The newly formed company would remain headquartered in Dallas under TGI Fridays’ existing leadership, including CEO Weldon Spangler and CFO Nik Rupp. Hostmore CEO Julie McEwan and CFO Matthew Bibby would maintain their roles atop the U.K. business.
Current Hostmore Chairman Stephen Welker would serve as chairman of the combined company until its annual meeting in 2025, at which point he would retire and TriArtisan co-founder Rohit Manocha would become the new chairman.
TriArtisan would control 64% of the company's shares, with Hostmore holding the rest.
Twin turnarounds
After years of sales declines, Fridays’ U.S.-based arm has been working to revitalize itself as the casual-dining trend-setter it once was. It has refreshed its menu and bar program with trendy items like sushi and hard seltzer and is leaning into delivery and takeout.
But it also closed nearly 60 U.S. locations last year—a full fifth of the system—and domestic sales shrunk by 18%, according to Technomic data.
Hostmore, meanwhile, has also been dealing with sales and traffic problems, which it has blamed on softening demand for casual dining. Its revenue in the second half of last year was flat year over year, according to a securities filing, and in the first quarter of 2024, revenue was down 7%. Its stock price has fallen by about 20% year to date.
The franchisee’s focus has been on reducing costs and paying down debt. It has also worked to improve the customer experience—an effort it says has begun to bear fruit. And it’s looking to drive growth with its loyalty app and email marketing.
Joining forces will give Fridays more resources to pursue those efforts. Manocha noted in a statement that the deal has a “compelling and highly complementary strategic logic to it.”
“A combined group would stand to gain from our focused efforts with the benefit of greater combined scale, efficiencies and flexibility,” he said.
More company stores
The deal would change the company’s makeup in at least one key area: the ratio of franchised to company-operated stores.
TGI Fridays currently operates 100 of its 504 total stores, or about 20%. In January, it announced that it had sold eight company-owned stores to former CEO Ray Blanchette, indicating a desire to shift even more of its domestic business to franchising.

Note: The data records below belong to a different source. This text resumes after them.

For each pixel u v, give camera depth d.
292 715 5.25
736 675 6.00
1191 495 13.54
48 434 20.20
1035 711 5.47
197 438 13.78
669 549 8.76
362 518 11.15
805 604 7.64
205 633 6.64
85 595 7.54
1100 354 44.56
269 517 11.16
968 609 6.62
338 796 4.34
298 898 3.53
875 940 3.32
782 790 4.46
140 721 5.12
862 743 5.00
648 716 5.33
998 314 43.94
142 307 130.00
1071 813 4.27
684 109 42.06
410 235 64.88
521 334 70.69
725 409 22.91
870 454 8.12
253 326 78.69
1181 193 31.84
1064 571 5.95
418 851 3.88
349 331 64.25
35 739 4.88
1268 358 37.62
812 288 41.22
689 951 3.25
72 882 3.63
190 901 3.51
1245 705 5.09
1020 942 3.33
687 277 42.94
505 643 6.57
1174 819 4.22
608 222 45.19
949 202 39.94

Merging with Hostmore would take it in the opposite direction, adding another 89 company-operated stores to its ledger and increasing the share of owned stores in the portfolio to about 32%. That means TGI Fridays will be more exposed to the costs of running restaurants in a difficult environment.
“You’re less insulated to fluctuations and challenges at a store level when you run company stores,” Igram said.
But those stores also generate more revenue and tend to be more profitable than franchised ones, which may send just 5% to 6% of their sales to the franchisor as a royalty.
“I think they need to keep the company stores that they have, because once they get the operations right, they can take out more free cash flow from the company stores to service their debt,” Gordon said. From there, the brand could continue franchising on top of that to fuel growth at a lower cost, he said.
While the companies did not indicate whether anything will change on the ground following a merger, franchisees should pay close attention to Fridays' strategy going forward, Igram said.
“See how it works out, what the company does and how it affects the unit economics of the franchisees,” he said. “The proof is in the pudding.”